[Dataset entries]

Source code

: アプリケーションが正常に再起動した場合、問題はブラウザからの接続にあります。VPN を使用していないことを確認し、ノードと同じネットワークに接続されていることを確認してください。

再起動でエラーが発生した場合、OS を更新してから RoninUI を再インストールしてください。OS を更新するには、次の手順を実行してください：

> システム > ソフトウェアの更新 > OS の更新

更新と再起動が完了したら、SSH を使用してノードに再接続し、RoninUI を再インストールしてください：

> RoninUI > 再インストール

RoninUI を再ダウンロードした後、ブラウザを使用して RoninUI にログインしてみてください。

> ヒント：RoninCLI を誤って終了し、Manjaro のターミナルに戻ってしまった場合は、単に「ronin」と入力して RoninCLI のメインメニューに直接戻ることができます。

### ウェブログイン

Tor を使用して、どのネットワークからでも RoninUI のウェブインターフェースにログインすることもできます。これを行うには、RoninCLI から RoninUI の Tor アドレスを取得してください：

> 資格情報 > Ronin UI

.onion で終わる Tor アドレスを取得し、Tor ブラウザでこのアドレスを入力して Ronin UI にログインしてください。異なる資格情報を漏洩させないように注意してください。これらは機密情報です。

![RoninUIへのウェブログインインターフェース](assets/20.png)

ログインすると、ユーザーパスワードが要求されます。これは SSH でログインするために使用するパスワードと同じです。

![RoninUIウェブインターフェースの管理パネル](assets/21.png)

▶ EXERCISE BRIEF
Please copy out all of the records above, character for character, with nothing changed.

▶ WRITTEN ANSWER
Source code

: アプリケーションが正常に再起動した場合、問題はブラウザからの接続にあります。VPN を使用していないことを確認し、ノードと同じネットワークに接続されていることを確認してください。

再起動でエラーが発生した場合、OS を更新してから RoninUI を再インストールしてください。OS を更新するには、次の手順を実行してください：

> システム > ソフトウェアの更新 > OS の更新

更新と再起動が完了したら、SSH を使用してノードに再接続し、RoninUI を再インストールしてください：

> RoninUI > 再インストール

RoninUI を再ダウンロードした後、ブラウザを使用して RoninUI にログインしてみてください。

> ヒント：RoninCLI を誤って終了し、Manjaro のターミナルに戻ってしまった場合は、単に「ronin」と入力して RoninCLI のメインメニューに直接戻ることができます。

### ウェブログイン

Tor を使用して、どのネットワークからでも RoninUI のウェブインターフェースにログインすることもできます。これを行うには、RoninCLI から RoninUI の Tor アドレスを取得してください：

> 資格情報 > Ronin UI

.onion で終わる Tor アドレスを取得し、Tor ブラウザでこのアドレスを入力して Ronin UI にログインしてください。異なる資格情報を漏洩させないように注意してください。これらは機密情報です。

![RoninUIへのウェブログインインターフェース](assets/20.png)

ログインすると、ユーザーパスワードが要求されます。これは SSH でログインするために使用するパスワードと同じです。

![RoninUIウェブインターフェースの管理パネル](assets/21.png)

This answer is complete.